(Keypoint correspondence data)
####

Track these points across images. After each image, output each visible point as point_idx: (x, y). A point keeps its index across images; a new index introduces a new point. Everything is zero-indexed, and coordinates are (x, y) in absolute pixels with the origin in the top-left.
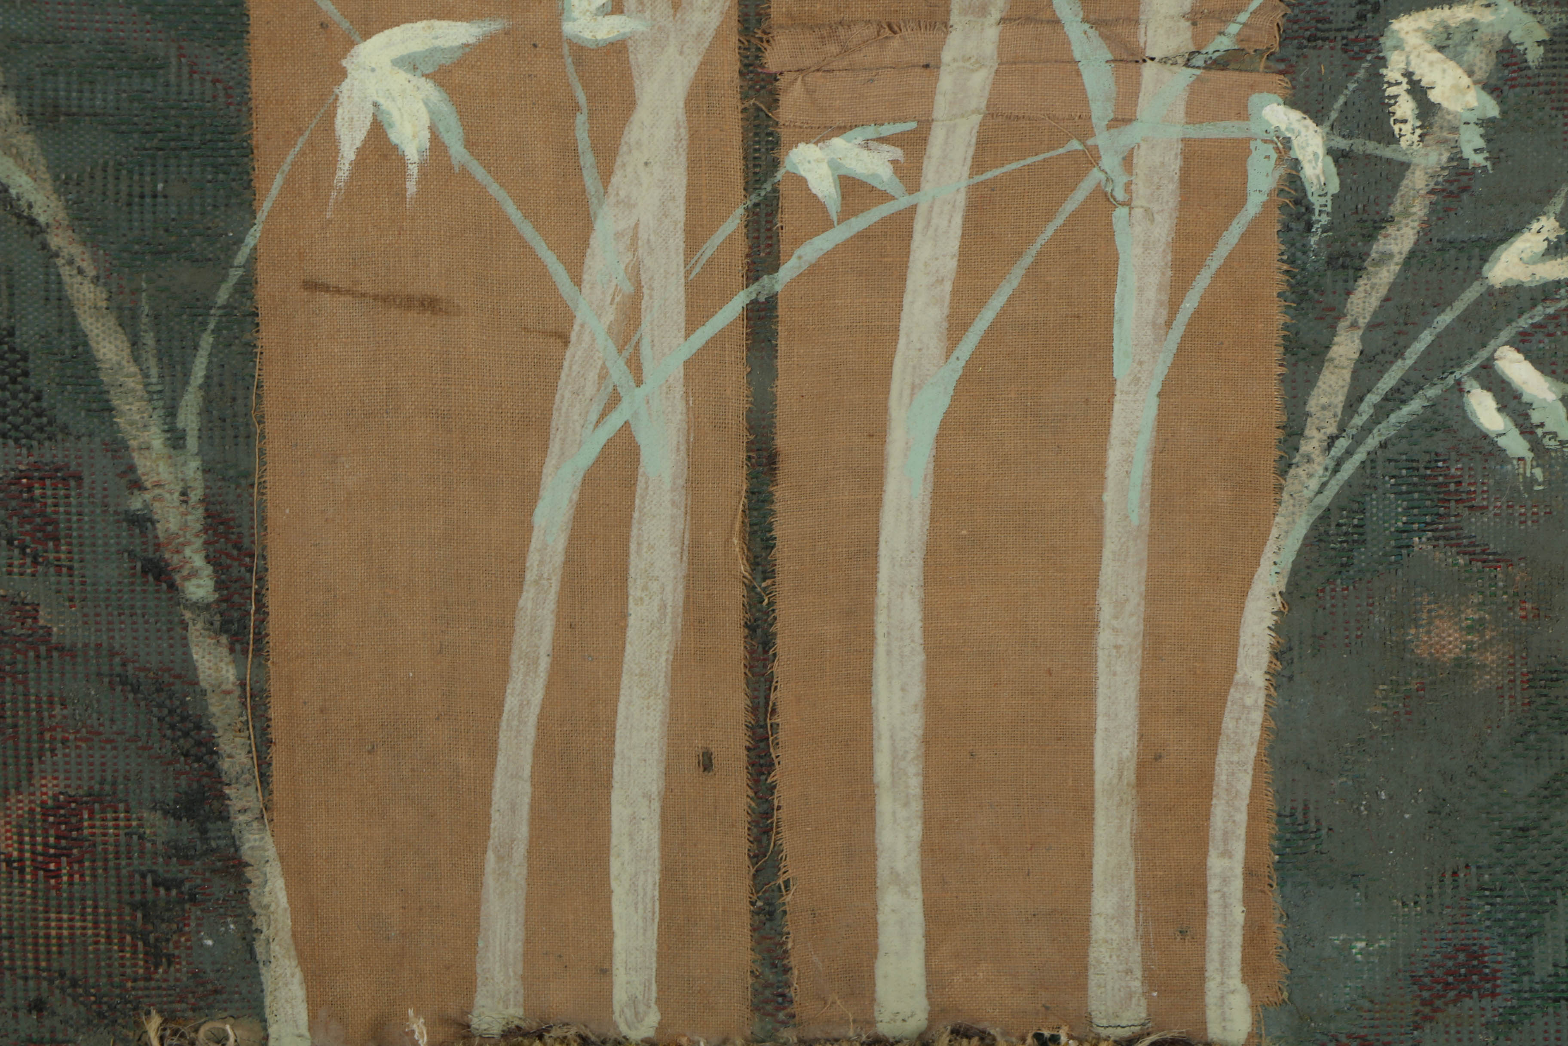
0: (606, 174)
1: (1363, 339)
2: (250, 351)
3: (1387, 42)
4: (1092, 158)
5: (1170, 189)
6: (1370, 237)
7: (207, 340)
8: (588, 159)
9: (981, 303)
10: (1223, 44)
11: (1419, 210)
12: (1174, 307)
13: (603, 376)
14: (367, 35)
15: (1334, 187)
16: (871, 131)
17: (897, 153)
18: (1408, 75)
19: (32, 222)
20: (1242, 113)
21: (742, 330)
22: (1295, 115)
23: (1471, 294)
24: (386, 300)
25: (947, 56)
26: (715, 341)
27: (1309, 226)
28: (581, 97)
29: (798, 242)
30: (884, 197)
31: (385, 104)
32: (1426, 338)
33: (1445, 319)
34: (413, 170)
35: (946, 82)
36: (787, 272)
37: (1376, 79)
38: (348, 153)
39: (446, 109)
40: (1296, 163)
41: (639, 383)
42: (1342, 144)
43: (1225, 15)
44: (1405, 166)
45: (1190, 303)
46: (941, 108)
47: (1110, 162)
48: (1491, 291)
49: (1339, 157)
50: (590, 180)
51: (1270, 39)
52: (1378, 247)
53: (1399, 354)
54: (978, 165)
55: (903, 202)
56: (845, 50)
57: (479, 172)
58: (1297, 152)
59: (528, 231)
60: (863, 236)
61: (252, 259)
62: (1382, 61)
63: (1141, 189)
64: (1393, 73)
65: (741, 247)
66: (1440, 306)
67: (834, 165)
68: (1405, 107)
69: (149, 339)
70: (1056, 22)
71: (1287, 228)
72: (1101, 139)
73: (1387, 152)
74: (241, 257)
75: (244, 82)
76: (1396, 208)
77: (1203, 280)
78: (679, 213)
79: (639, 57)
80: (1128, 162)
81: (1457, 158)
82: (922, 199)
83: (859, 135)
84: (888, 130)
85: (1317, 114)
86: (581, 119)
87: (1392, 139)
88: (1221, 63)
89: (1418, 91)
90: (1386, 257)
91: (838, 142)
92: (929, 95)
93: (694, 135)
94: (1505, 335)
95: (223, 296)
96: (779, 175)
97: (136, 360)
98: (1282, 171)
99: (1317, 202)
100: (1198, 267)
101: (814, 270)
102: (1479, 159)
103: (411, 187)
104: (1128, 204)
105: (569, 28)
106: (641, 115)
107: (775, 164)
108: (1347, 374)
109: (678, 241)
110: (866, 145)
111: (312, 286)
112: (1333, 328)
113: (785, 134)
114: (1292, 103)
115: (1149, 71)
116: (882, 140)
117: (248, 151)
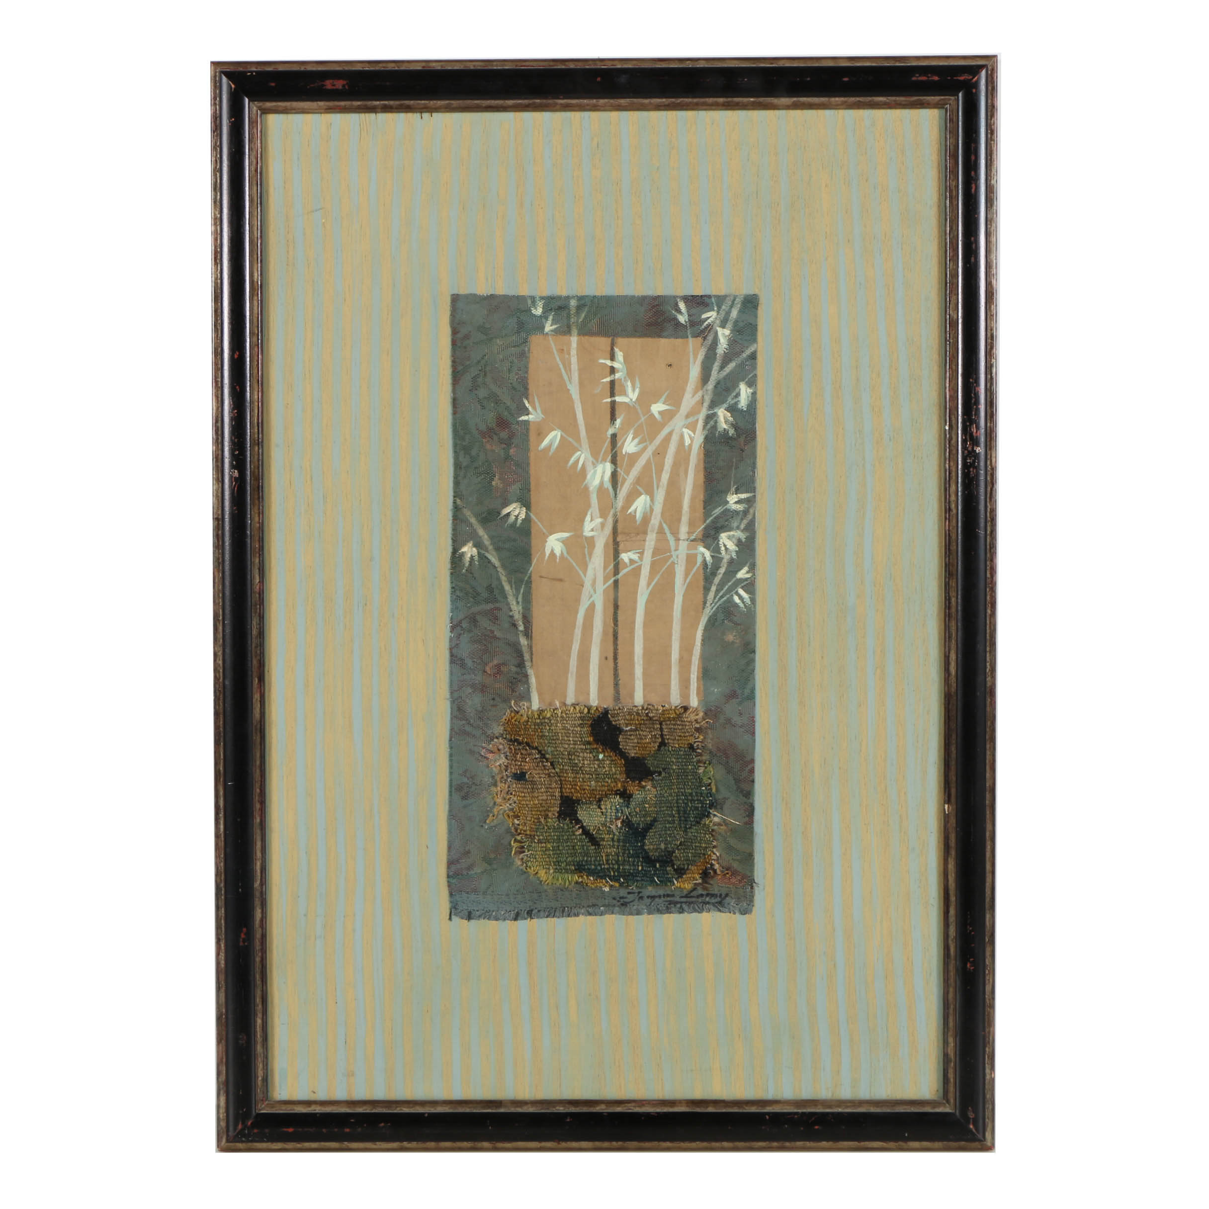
0: (590, 558)
1: (717, 587)
2: (530, 587)
3: (720, 537)
4: (671, 556)
5: (684, 561)
6: (718, 570)
7: (523, 586)
8: (587, 556)
9: (653, 581)
10: (693, 537)
11: (725, 566)
12: (685, 581)
13: (590, 592)
14: (551, 535)
15: (711, 562)
16: (635, 551)
17: (639, 555)
18: (723, 543)
19: (495, 566)
20: (696, 549)
21: (613, 585)
22: (705, 549)
23: (734, 580)
24: (554, 579)
25: (647, 539)
26: (608, 587)
27: (707, 568)
28: (586, 545)
29: (623, 569)
30: (637, 562)
31: (554, 547)
32: (727, 587)
33: (730, 584)
34: (558, 558)
35: (647, 543)
36: (621, 574)
37: (718, 544)
38: (547, 555)
39: (564, 548)
40: (705, 558)
41: (595, 593)
42: (713, 554)
43: (693, 533)
44: (723, 558)
45: (688, 581)
46: (646, 548)
47: (674, 557)
48: (737, 579)
49: (712, 556)
50: (587, 559)
51: (700, 537)
52: (719, 572)
53: (722, 590)
54: (652, 557)
55: (640, 563)
56: (631, 538)
57: (569, 558)
58: (705, 556)
59: (577, 568)
60: (633, 569)
61: (531, 574)
62: (719, 541)
63: (679, 561)
64: (721, 543)
65: (613, 571)
66: (729, 582)
67: (628, 557)
68: (723, 548)
69: (514, 586)
70: (665, 533)
71: (704, 568)
72: (673, 553)
73: (720, 556)
74: (529, 572)
75: (530, 542)
76: (721, 565)
77: (690, 577)
78: (602, 565)
79: (596, 539)
80: (677, 557)
81: (731, 557)
82: (643, 563)
83: (633, 552)
84: (637, 551)
85: (708, 549)
86: (586, 549)
87: (721, 554)
88: (692, 541)
89: (725, 546)
90: (720, 573)
91: (629, 553)
92: (644, 545)
93: (605, 552)
94: (740, 586)
95: (526, 579)
96: (619, 558)
97: (511, 589)
98: (703, 559)
99: (708, 564)
100: (689, 574)
101: (625, 575)
102: (735, 557)
103: (558, 560)
104: (677, 564)
105: (584, 534)
106: (596, 548)
107: (619, 557)
108: (714, 593)
109: (602, 570)
110: (634, 554)
111: (541, 577)
112: (711, 585)
113: (620, 552)
114: (704, 547)
115: (681, 542)
116: (636, 553)
117: (531, 555)
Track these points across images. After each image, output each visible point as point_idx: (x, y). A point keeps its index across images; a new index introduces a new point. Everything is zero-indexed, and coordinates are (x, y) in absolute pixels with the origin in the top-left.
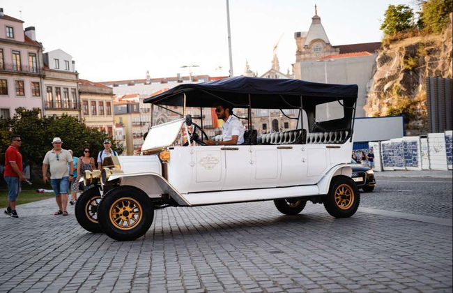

####

**WORK ITEM**
Rewrite the lines above as a numbered list, skipping blank lines. Leave the pictures out of your answer.

**REPLY TO THE TASK**
1. Track these points across images. After each image, output each visible point as point_idx: (x, y). A point keeps its index across images; a new index introduces a new point. Everything is zero-indexed, and coordinates are (x, y) in absolute pixels with the origin in the top-left.
2. 0: (606, 174)
3. 1: (1363, 339)
4. 2: (250, 351)
5. 3: (1387, 42)
6. 4: (1092, 158)
7. 5: (1170, 189)
8. 6: (1370, 237)
9. 7: (207, 340)
10. 8: (588, 159)
11. 9: (981, 303)
12. 10: (1223, 44)
13. 11: (1419, 210)
14. 12: (1174, 307)
15. 13: (603, 376)
16. 14: (367, 35)
17. 15: (1334, 187)
18. 16: (871, 131)
19. 17: (897, 153)
20. 18: (1408, 75)
21. 19: (32, 222)
22. 20: (1242, 113)
23. 21: (742, 330)
24. 22: (1295, 115)
25. 23: (1471, 294)
26. 24: (386, 300)
27. 25: (947, 56)
28. 26: (715, 341)
29. 27: (1309, 226)
30. 28: (581, 97)
31. 29: (798, 242)
32. 30: (884, 197)
33. 31: (385, 104)
34. 32: (1426, 338)
35. 33: (1445, 319)
36. 34: (413, 170)
37. 35: (946, 82)
38. 36: (787, 272)
39. 37: (1376, 79)
40. 38: (348, 153)
41. 39: (446, 109)
42. 40: (1296, 163)
43. 41: (639, 383)
44. 42: (1342, 144)
45. 43: (1225, 15)
46. 44: (1405, 166)
47. 45: (1190, 303)
48. 46: (941, 108)
49. 47: (1110, 162)
50. 48: (1491, 291)
51. 49: (1339, 157)
52. 50: (590, 180)
53. 51: (1270, 39)
54. 52: (1378, 247)
55. 53: (1399, 354)
56. 54: (978, 165)
57. 55: (903, 202)
58. 56: (845, 50)
59. 57: (479, 172)
60. 58: (1297, 152)
61. 59: (528, 231)
62. 60: (863, 236)
63. 61: (252, 259)
64. 62: (1382, 61)
65. 63: (1141, 189)
66. 64: (1393, 73)
67. 65: (741, 247)
68. 66: (1440, 306)
69. 67: (834, 165)
70. 68: (1405, 107)
71. 69: (149, 339)
72. 70: (1056, 22)
73. 71: (1287, 228)
74. 72: (1101, 139)
75. 73: (1387, 152)
76. 74: (241, 257)
77. 75: (244, 82)
78. 76: (1396, 208)
79. 77: (1203, 280)
80. 78: (679, 213)
81. 79: (639, 57)
82. 80: (1128, 162)
83. 81: (1457, 158)
84. 82: (922, 199)
85. 83: (859, 135)
86. 84: (888, 130)
87. 85: (1317, 114)
88. 86: (581, 119)
89. 87: (1392, 139)
90. 88: (1221, 63)
91. 89: (1418, 91)
92. 90: (1386, 257)
93. 91: (838, 142)
94. 92: (929, 95)
95. 93: (694, 135)
96. 94: (1505, 335)
97. 95: (223, 296)
98. 96: (779, 175)
99. 97: (136, 360)
100. 98: (1282, 171)
101. 99: (1317, 202)
102. 100: (1198, 267)
103. 101: (814, 270)
104. 102: (1479, 159)
105. 103: (411, 187)
106. 104: (1128, 204)
107. 105: (569, 28)
108. 106: (641, 115)
109. 107: (775, 164)
110. 108: (1347, 374)
111. 109: (678, 241)
112. 110: (866, 145)
113. 111: (312, 286)
114. 112: (1333, 328)
115. 113: (785, 134)
116. 114: (1292, 103)
117. 115: (1149, 71)
118. 116: (882, 140)
119. 117: (248, 151)
120. 0: (590, 558)
121. 1: (717, 587)
122. 2: (530, 587)
123. 3: (720, 537)
124. 4: (671, 556)
125. 5: (684, 561)
126. 6: (718, 570)
127. 7: (523, 586)
128. 8: (587, 556)
129. 9: (653, 581)
130. 10: (693, 537)
131. 11: (725, 566)
132. 12: (685, 581)
133. 13: (590, 592)
134. 14: (551, 535)
135. 15: (711, 562)
136. 16: (635, 551)
137. 17: (639, 555)
138. 18: (723, 543)
139. 19: (495, 566)
140. 20: (696, 549)
141. 21: (613, 585)
142. 22: (705, 549)
143. 23: (734, 580)
144. 24: (554, 579)
145. 25: (647, 539)
146. 26: (608, 587)
147. 27: (707, 568)
148. 28: (586, 545)
149. 29: (623, 569)
150. 30: (637, 562)
151. 31: (554, 547)
152. 32: (727, 587)
153. 33: (730, 584)
154. 34: (558, 558)
155. 35: (647, 543)
156. 36: (621, 574)
157. 37: (718, 544)
158. 38: (547, 555)
159. 39: (564, 548)
160. 40: (705, 558)
161. 41: (595, 593)
162. 42: (713, 554)
163. 43: (693, 533)
164. 44: (723, 558)
165. 45: (688, 581)
166. 46: (646, 548)
167. 47: (674, 557)
168. 48: (737, 579)
169. 49: (712, 556)
170. 50: (587, 559)
171. 51: (700, 537)
172. 52: (719, 572)
173. 53: (722, 590)
174. 54: (652, 557)
175. 55: (640, 563)
176. 56: (631, 538)
177. 57: (569, 558)
178. 58: (705, 556)
179. 59: (577, 568)
180. 60: (633, 569)
181. 61: (531, 574)
182. 62: (719, 541)
183. 63: (679, 561)
184. 64: (721, 543)
185. 65: (613, 571)
186. 66: (729, 582)
187. 67: (628, 557)
188. 68: (723, 548)
189. 69: (514, 586)
190. 70: (665, 533)
191. 71: (704, 568)
192. 72: (673, 553)
193. 73: (720, 556)
194. 74: (529, 572)
195. 75: (530, 542)
196. 76: (721, 565)
197. 77: (690, 577)
198. 78: (602, 565)
199. 79: (596, 539)
200. 80: (677, 557)
201. 81: (731, 557)
202. 82: (643, 563)
203. 83: (633, 552)
204. 84: (637, 551)
205. 85: (708, 549)
206. 86: (586, 549)
207. 87: (721, 554)
208. 88: (692, 541)
209. 89: (725, 546)
210. 90: (720, 573)
211. 91: (629, 553)
212. 92: (644, 545)
213. 93: (605, 552)
214. 94: (740, 586)
215. 95: (526, 579)
216. 96: (619, 558)
217. 97: (511, 589)
218. 98: (703, 559)
219. 99: (708, 564)
220. 100: (689, 574)
221. 101: (625, 575)
222. 102: (735, 557)
223. 103: (558, 560)
224. 104: (677, 564)
225. 105: (584, 534)
226. 106: (596, 548)
227. 107: (619, 557)
228. 108: (714, 593)
229. 109: (602, 570)
230. 110: (634, 554)
231. 111: (541, 577)
232. 112: (711, 585)
233. 113: (620, 552)
234. 114: (704, 547)
235. 115: (681, 542)
236. 116: (636, 553)
237. 117: (531, 555)
238. Track these points across images. After each image, output each visible point as point_idx: (x, y). A point keeps its index across images; a new index introduces a new point. Everything is zero-indexed, and coordinates are (x, y) in absolute pixels with the origin in the top-left.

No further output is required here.